Records to process:
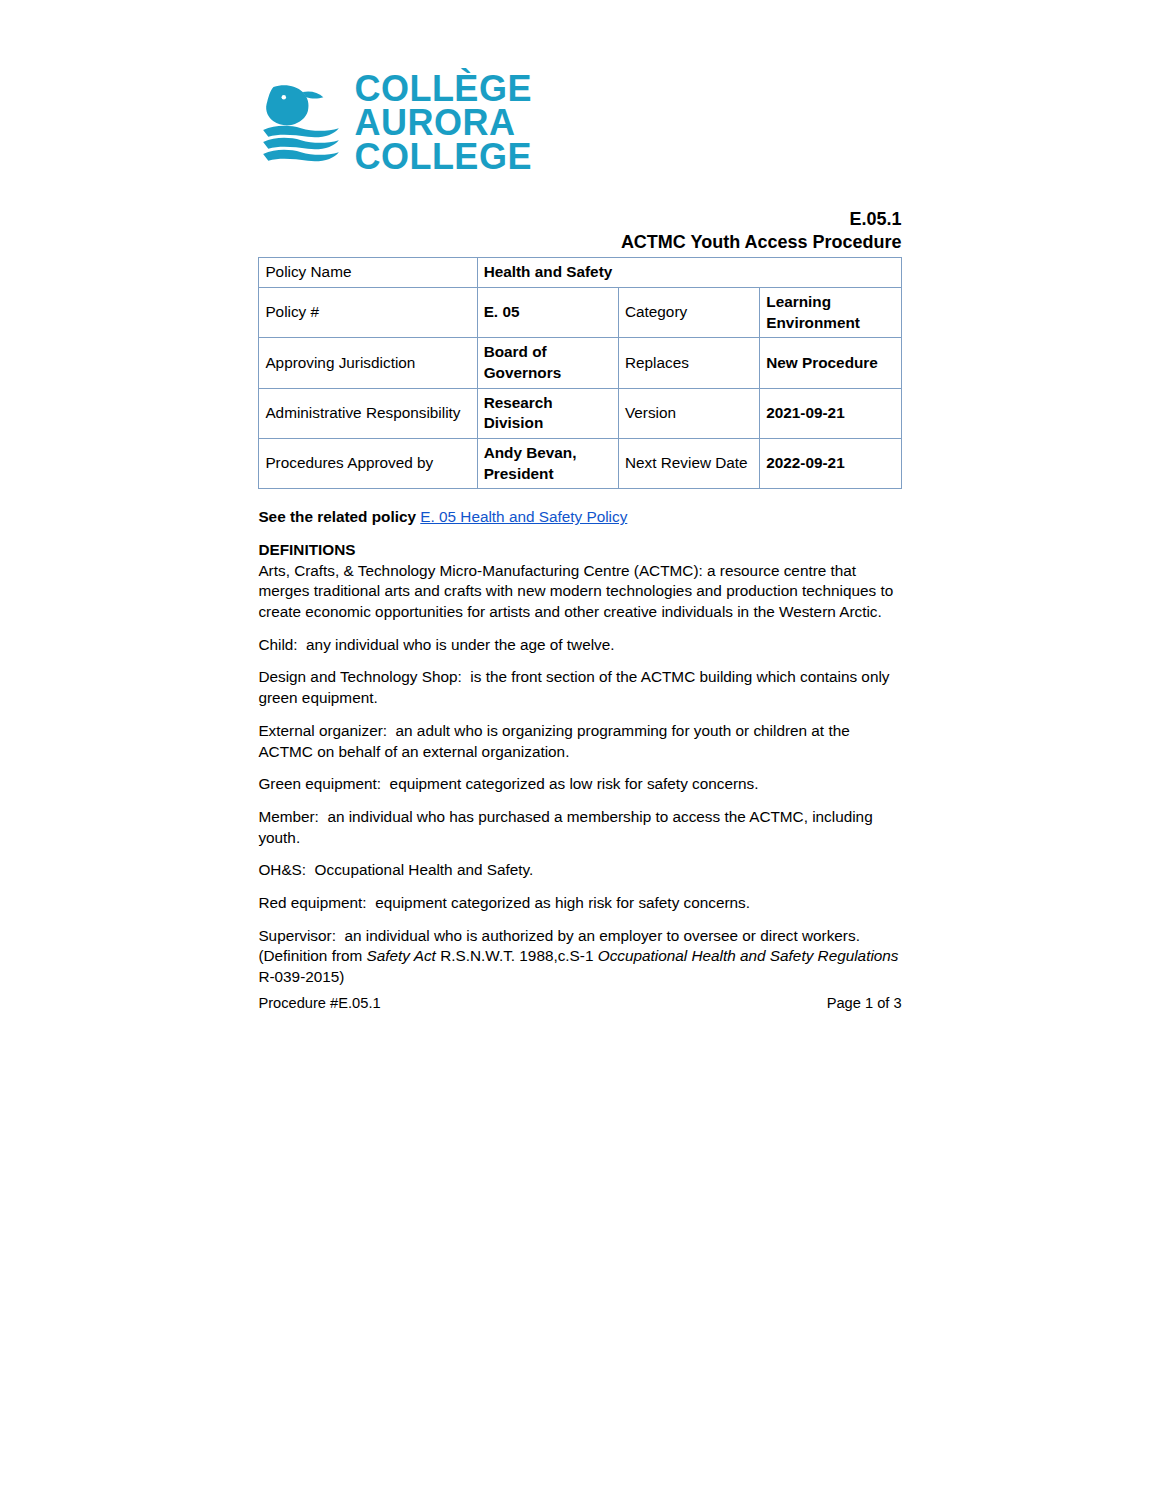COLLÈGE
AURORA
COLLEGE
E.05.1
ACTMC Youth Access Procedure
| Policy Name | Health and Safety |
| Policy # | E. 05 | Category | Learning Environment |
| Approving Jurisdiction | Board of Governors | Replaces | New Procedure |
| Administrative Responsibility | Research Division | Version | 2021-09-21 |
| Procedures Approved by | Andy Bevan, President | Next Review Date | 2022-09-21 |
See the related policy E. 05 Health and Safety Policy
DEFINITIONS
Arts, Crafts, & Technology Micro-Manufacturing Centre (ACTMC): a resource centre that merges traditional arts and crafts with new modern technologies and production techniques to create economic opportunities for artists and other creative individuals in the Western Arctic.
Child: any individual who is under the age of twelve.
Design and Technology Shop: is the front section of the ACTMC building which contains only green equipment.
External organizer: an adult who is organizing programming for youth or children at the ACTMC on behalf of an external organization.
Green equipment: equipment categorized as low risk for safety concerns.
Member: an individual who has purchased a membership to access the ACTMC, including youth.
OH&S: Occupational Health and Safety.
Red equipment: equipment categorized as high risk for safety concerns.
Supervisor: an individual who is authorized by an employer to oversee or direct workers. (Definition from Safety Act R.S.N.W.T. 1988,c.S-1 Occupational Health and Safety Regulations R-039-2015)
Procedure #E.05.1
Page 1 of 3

Work task: The task calls for all records to be set down precisely, excluding any images.

Worked solution:
COLLÈGE
AURORA
COLLEGE
E.05.1
ACTMC Youth Access Procedure
| Policy Name | Health and Safety |
| Policy # | E. 05 | Category | Learning Environment |
| Approving Jurisdiction | Board of Governors | Replaces | New Procedure |
| Administrative Responsibility | Research Division | Version | 2021-09-21 |
| Procedures Approved by | Andy Bevan, President | Next Review Date | 2022-09-21 |
See the related policy E. 05 Health and Safety Policy
DEFINITIONS
Arts, Crafts, & Technology Micro-Manufacturing Centre (ACTMC): a resource centre that merges traditional arts and crafts with new modern technologies and production techniques to create economic opportunities for artists and other creative individuals in the Western Arctic.
Child: any individual who is under the age of twelve.
Design and Technology Shop: is the front section of the ACTMC building which contains only green equipment.
External organizer: an adult who is organizing programming for youth or children at the ACTMC on behalf of an external organization.
Green equipment: equipment categorized as low risk for safety concerns.
Member: an individual who has purchased a membership to access the ACTMC, including youth.
OH&S: Occupational Health and Safety.
Red equipment: equipment categorized as high risk for safety concerns.
Supervisor: an individual who is authorized by an employer to oversee or direct workers. (Definition from Safety Act R.S.N.W.T. 1988,c.S-1 Occupational Health and Safety Regulations R-039-2015)
Procedure #E.05.1
Page 1 of 3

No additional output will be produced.